Second, try to map out the phase-transition behavior as a function of K where N=20 and S=4. That is: when K < 5 there are no solutions, so these are not worth bothering with. When K = 5 and not much larger than 5, few random instances will have solutions, and presumably your program will run quickly. If K is sufficiently large (I don't know how large is "sufficiently") then almost all instances will have solutions, and again presumably the program will generally run quickly. At some value of K in between, about half the instances will have solution; at that value and values close to it, the problem will probably run much more slowly.
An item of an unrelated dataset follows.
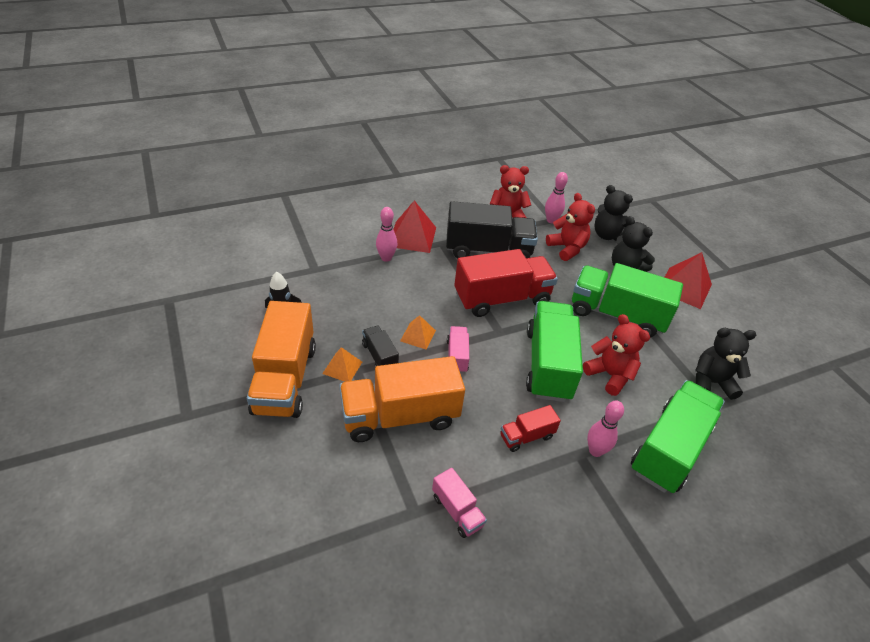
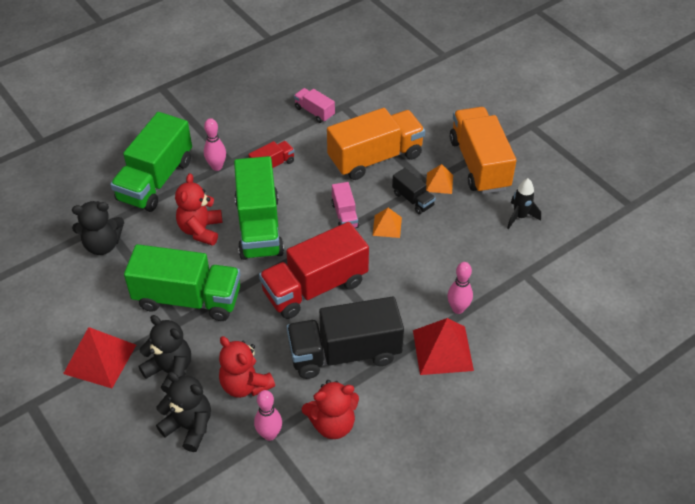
camera: 170 degrees right, 5 degrees up
(609, 375) = (201, 230): red teddy bear -> red teddy bear turned 60 degrees clockwise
So begin by trying small values of K and large values of K and then squeeze toward the middle to hone in on the transition value of K as close as you can. At each value of K that you test, you should run at least 10 instances. If this becomes impossibly time consuming for some value of K, then you can report that as a transitional value, and stop search at that point. For each value of K that you test, you should report: (a) the percentage of instances that have a solution; (b) the average and median time required for Davis-Putnam to execute.

### Deliverable

You should email to the TA (a) the source code; (b) instructions for running it; (c) the report on your experimentation. You should also email your report to me, but do not mail me the code or the running instructions. You do not have to email the code for RandomEXS or for running the experiment.